My Travel Buddy (Day #17)

I’ve said it before and I’ll say it again:  I am a big believer in self-fulfilling prophecies.  I believe that the way we perceive our circumstances has the power to alter those circumstances.  Consequently, I think that the words we use to describe ourselves and our lives matter.

Which is exactly why I resist using words like “fussy” and “irritable” and “cranky” to describe my child.  Sure, I can acknowledge that there are moments when she ACTS fussy or irritable or cranky, but that doesn’t mean she IS those things.  On the contrary!  She’s sweet and pleasant and calm and quiet.

And I am full of shit.

Here’s what is true:  my child is a great sleeper.  She’s a good eater.  She’s a skilled pooper (assuming the criteria for pooping skills is frequency and quantity, with extra points for overflowing out of your diaper).

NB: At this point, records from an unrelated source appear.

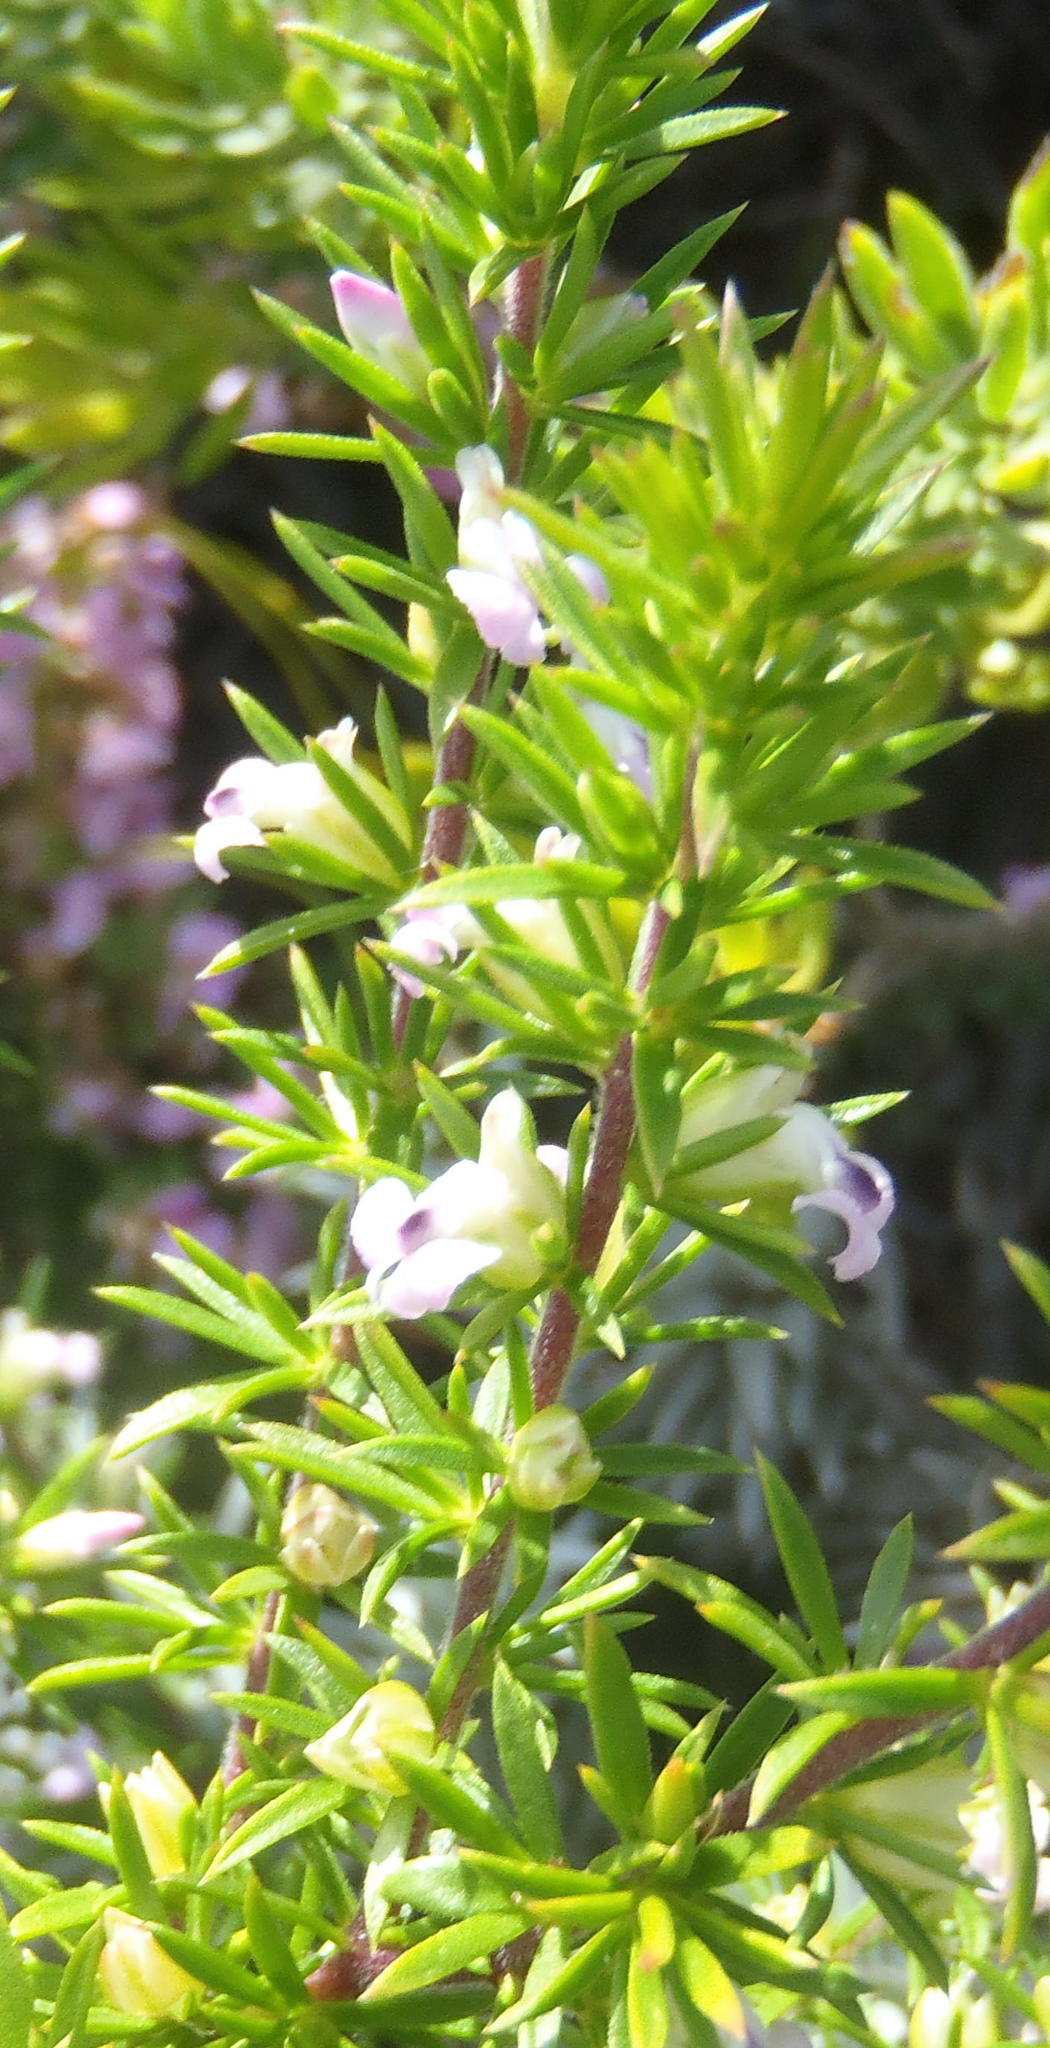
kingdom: Plantae
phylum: Tracheophyta
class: Magnoliopsida
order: Fabales
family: Polygalaceae
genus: Muraltia
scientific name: Muraltia ericifolia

It’s the in-between times that she struggles with.  When she’s not sleeping, eating or filling her diaper to its brim, she’s fussy and irritable and cranky.  (Husband and Dad will read this and disagree.  They will call her “vocal” and “spirited” and “lively” instead.  I like these words.  I like the idea that they describe my daughter.  But c’mon people.  It’s time to call a spade a spade).

The point here is not to complain.  I am not, in fact, complaining.  Far from it.  I’m actually just about to pay my little fusspot a major compliment.

She is an excellent travel buddy.

Lil Mil is, generally, fussy and irritable and cranky.  That is, when we’re at home.

For the past three days, I’ve made an effort to get out of the house.  On Monday, we went to a movie.  On Tuesday, we ran errands and visited a friend.  Today, we’re parked in the cafe at a Borders bookstore.  And in each case, Lil Mil has sat quietly in her car seat, wide awake, just … chillin.’  Calm.  Relaxed.  Happy as can be.  Not fussy, not irritable, not cranky.  Not at all.

It’s remarkable, really.  So remarkable as to be a bit disconcerting.  Why is she so different when she’s at home?  Is there something wrong with our house?  Or is it just that she, like her mama, is happier when she’s out and about?

Either way, I’m not complaining.  I’ve accomplished more in the last three days that I’ve have in the previous ten, in large part because I’ve been working at coffee shops and bookstores and floors of bookstores (It was raining.  B&N was packed.  I improvised).  So if Lil Mil would rather be out on the town than stuck at home (and yes, by “out on the town,” I mean sitting somewhere with a working bathroom and free WiFi), then she and I are a good team.

Who knows – my daughter could decide tomorrow that she doesn’t like being jostled and jerked around and buckled in and out of carseats and baby carriers.  But I sorta doubt it.  As silly as it sounds, I think Lil Mil knows that our daily expeditions are good for us.  I think she knows that her mom needs the time away from home, needs to feel a little like her old self – a person who had the luxury of spending hours at a cafe, sipping lattes as she whittled away at the world she was trying to create.

So I guess I’m thankful for my daughter’s fussiness.  Blessed by her irritability.  Because now I have no excuse. Now I know that if I get us both out of the house, she’ll happily give me the two, three, even four hours I need.   And you know what?  Because she’s there next to me, those hours are more productive than they ever could’ve been when I was flying solo.